#### Text block:
◆ ◆ ◆ ◆

Chinese Ambassador to Sweden: “The US is indeed very exhausted from interfering”

Interview and text by Sebastian Vogel and Nathanaël Fritz.

 

The fourth of December, the Society of International Affairs of Gothenburg organised a lecture with the Chinese Ambassador to Sweden H. E. Gui Congyou. He is an old-school diplomat, known for his impulsive statements and so-called “shotgun diplomacy.” In this very lecture, he remarked that, after years of worsening relations, it is time that trade relations between China and Sweden shall be affected. After the lecture, he specified this by foreshadowing “restrictions” on the Swedish economy. 

We also talked with the Ambassador before the lecture, focusing more on issues on the global agenda. We started with the Hong Kong protests, went to Uyghurs and approached international affairs like the South China Sea conflict and trade talks. We concluded with global hegemony and the soft power projection of Confucius Institutes.

The Ambassador spoke in Mandarin with a translator. We pruned and edited the interview to increase readability.

Nathanaël Fritz (UF), H.E. Gui Congyou and Sebastian Vogel (UF) after the lecture. (Credits: UF)

 

Hong Kong: International Reactions, International Interference 

UTBLICK. So, the first question is about contemporary events – the Hong Kong protests: Several Nordic countries have urged students to leave their dormitories. What advice would you give to students who think about doing an exchange and people who want to travel to Hong Kong in the near future?

◆ ◆ ◆ ◆

#### Material provided:
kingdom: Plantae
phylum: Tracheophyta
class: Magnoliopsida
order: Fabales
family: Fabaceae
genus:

◆ ◆ ◆ ◆

#### Directive:
Carry on the interview with the Chinese ambassador to Sweden from the point where it stops. The lines placed after the interview with the Chinese ambassador are not needed here.

#### Exercise response:
Ambassador. First of all, we welcome young students coming to Hong Kong for education and visits. Indeed it is unfortunate that the situation is like this in Hong Kong. The vandalisations, setting buildings on fire and other violent behaviours by the students to express their ideas is against the rule of law in Hong Kong. The most urgent task in Hong Kong is to put an end to chaos and violence. And, of course, if Nordic students do not feel safe in Hong Kong, because of the vandalization and arson we respect their choice if they want to leave Hong Kong for a while or postpone visits to Hong Kong. 

But, I’ve been reading in Swedish media that there was this Swedish friend who was in Hong Kong and after coming back said to personally not have felt insecure in Hong Kong. Of course, we are not in the best place to judge, because we are not in Hong Kong. We hope relevant people do pay attention to their security. We also hope that a signal will be sent to the people in Hong Kong that vandalization, setting fires and such things go against the rule of law.

 

UTBLICK. In July, the European Parliament passed a resolution supporting some demands of protesters in Hong Kong. In November, Donald Trump signed the so-called Human Rights Act. The European Commission has already expressed concerns about actions by Hong Kong law enforcement. How would you evaluate the odds that the new commission will present similar measures as the US, following the given sentiment in the European Parliament?

 

Ambassador. First of all, Hong Kong is part of China. Hong Kong is an internal affair of China. According to the UN Charter, no country is allowed to interfere in another country’s internal affairs, this is also part of international customs. 

The very fact that some violent individuals in Hong Kong revere to such extreme things, as vandalizations and setting on fire, is because of the encouragement and support of external forces like the US. The earlier the US and EU stop interfering in Hong Kong affairs, stop supporting the young people who resort to extreme means such as violence, the earlier the situation can be stabilized in Hong Kong.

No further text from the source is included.